Aduz que a Organização não visa lucros, mas tão somente a pregação do evangelho de Jesus Cristo, incentivando todos os seus membros a viverem conforme os preceitos cristãos e que faz parte da vida cristã a realização de ritos e ordenanças sagradas, tais como o batismo, o sacramento, o casamento eterno e a realização de cerimônias sagradas nos seus templos, assim como o estudo das escrituras sagradas.
Esclarece que, para tanto, fabrica e distribui livros sagrados, roupas religiosas, como o “garment” e outras roupas sacerdotais, bem como outros artigos religiosos, tais como materiais de áudio e vídeo, entre outros, disponibilizados aos membros da Igreja em lojas de distribuição espalhadas por todo o Brasil a preço de custo.
Informa que a confecção das roupas e de muitos dos artigos religiosos somente pode ser feita pela Consulente, não existindo concorrência no mercado quanto a isso.
Assegura que, assim, a Consulente de fato não faz circular mercadorias, mas confecciona e atua sobre seu próprio patrimônio para proporcionar que os seus membros tenham acesso a tais roupas e artigos religiosos.
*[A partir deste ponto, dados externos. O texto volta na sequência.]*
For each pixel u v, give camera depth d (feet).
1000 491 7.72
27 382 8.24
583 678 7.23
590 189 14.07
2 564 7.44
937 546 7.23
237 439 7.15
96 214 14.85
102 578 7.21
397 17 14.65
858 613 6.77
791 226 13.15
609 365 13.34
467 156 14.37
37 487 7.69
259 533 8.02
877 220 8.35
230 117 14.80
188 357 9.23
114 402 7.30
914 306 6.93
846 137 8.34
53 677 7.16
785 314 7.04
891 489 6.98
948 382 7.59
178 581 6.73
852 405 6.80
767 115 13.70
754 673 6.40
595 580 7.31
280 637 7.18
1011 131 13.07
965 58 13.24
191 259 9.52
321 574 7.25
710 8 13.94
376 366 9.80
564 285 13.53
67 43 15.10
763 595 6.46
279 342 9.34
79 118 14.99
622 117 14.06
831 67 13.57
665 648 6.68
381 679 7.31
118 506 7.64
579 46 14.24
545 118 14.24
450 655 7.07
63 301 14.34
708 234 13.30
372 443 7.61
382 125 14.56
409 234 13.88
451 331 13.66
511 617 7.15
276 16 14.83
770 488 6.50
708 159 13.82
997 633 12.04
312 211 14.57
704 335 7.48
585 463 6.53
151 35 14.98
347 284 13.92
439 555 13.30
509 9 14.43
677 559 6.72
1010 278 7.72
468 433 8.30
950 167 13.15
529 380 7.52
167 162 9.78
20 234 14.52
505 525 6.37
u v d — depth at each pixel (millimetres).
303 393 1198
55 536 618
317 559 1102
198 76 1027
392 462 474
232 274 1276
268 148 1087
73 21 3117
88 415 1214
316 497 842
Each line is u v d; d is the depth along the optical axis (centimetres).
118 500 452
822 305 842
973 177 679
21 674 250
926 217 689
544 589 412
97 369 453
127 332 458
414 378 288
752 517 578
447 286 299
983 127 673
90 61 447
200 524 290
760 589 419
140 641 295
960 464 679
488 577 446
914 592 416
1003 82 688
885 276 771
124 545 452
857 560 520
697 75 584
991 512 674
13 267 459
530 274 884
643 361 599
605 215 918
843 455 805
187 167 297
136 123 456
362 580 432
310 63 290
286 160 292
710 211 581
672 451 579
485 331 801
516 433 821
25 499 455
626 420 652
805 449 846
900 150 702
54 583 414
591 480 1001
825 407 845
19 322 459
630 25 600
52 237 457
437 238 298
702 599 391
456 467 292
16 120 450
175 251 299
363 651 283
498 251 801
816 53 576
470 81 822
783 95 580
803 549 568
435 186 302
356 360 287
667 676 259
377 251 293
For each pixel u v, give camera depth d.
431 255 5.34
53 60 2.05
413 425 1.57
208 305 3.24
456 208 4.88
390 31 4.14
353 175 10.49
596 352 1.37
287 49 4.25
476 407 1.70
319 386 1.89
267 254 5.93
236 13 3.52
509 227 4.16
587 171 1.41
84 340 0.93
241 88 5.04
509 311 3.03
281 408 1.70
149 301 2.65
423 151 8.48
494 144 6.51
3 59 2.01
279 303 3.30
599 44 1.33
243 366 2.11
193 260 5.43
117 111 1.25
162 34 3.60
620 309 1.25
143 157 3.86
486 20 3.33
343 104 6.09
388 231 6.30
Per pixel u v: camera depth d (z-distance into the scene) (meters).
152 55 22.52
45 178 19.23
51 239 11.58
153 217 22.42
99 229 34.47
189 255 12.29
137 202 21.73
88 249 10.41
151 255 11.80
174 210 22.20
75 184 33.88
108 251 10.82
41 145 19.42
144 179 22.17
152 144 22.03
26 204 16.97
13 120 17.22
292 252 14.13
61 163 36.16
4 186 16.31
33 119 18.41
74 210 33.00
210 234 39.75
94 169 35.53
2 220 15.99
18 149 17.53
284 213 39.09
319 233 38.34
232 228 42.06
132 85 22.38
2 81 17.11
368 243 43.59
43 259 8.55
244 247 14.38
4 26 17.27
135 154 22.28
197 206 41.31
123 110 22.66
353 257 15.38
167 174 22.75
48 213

E mais, como uma organização religiosa, ela não tem lucro com a venda desses itens e todo o dinheiro angariado é utilizado na persecução de suas finalidades essenciais.
Aponta que a Constituição Federal de 1988, em seu art. 150, VI, “b”, veda à União, aos Estados, ao Distrito Federal e aos Municípios instituir impostos sobre templos de qualquer culto e que o Código Tributário Nacional – CTN, que regulamenta algumas imunidades constitucionais, somente traz requisitos (art. 14) para concessão de imunidade a outros entes jurídicos, mas não aos templos religiosos.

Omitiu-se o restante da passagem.